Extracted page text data
+ + + + +

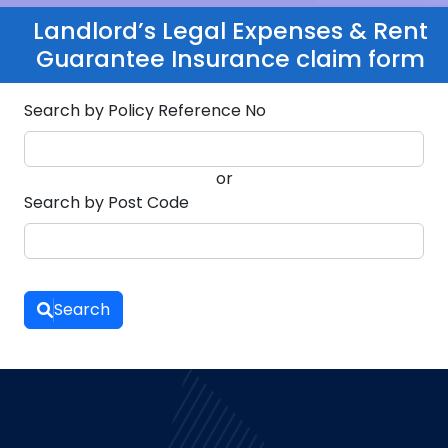
Landlord’s Legal Expenses & Rent
Guarantee Insurance claim form
Search by Policy Reference No
or
Search by Post Code
Search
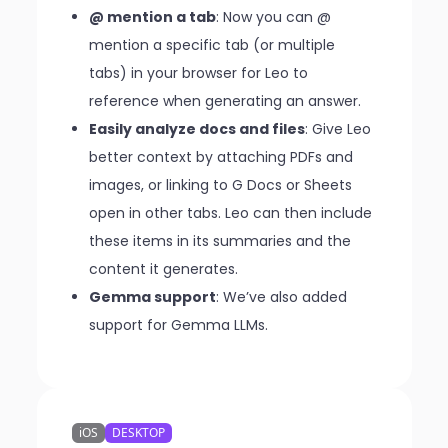
@ mention a tab
: Now you can @
mention a specific tab (or multiple
tabs) in your browser for Leo to
reference when generating an answer.
Easily analyze docs and files
: Give Leo
better context by attaching PDFs and
images, or linking to G Docs or Sheets
open in other tabs. Leo can then include
these items in its summaries and the
content it generates.
Gemma support
: We’ve also added
support for Gemma LLMs.
iOS
DESKTOP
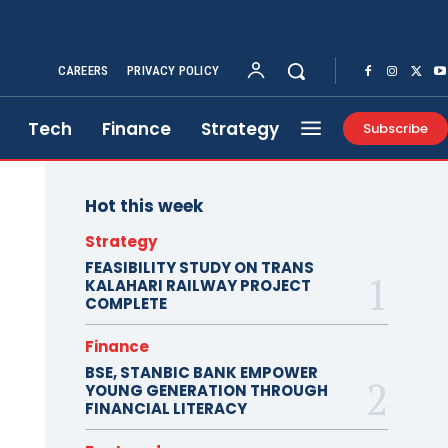
CAREERS
PRIVACY POLICY
Tech
Finance
Strategy
Subscribe
Hot this week
Strategy
FEASIBILITY STUDY ON TRANS
KALAHARI RAILWAY PROJECT
COMPLETE
Finance
BSE, STANBIC BANK EMPOWER
YOUNG GENERATION THROUGH
FINANCIAL LITERACY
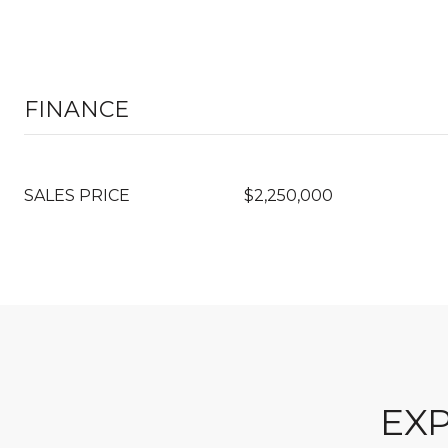
FINANCE
SALES PRICE
$2,250,000
EXP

+ + + + +

Work request: Say again, exactly, only those lines of the records that run from the start through the line with "these items in its summaries and the". Pictures are to be skipped.

Result:
Landlord’s Legal Expenses & Rent
Guarantee Insurance claim form
Search by Policy Reference No
or
Search by Post Code
Search
@ mention a tab
: Now you can @
mention a specific tab (or multiple
tabs) in your browser for Leo to
reference when generating an answer.
Easily analyze docs and files
: Give Leo
better context by attaching PDFs and
images, or linking to G Docs or Sheets
open in other tabs. Leo can then include
these items in its summaries and the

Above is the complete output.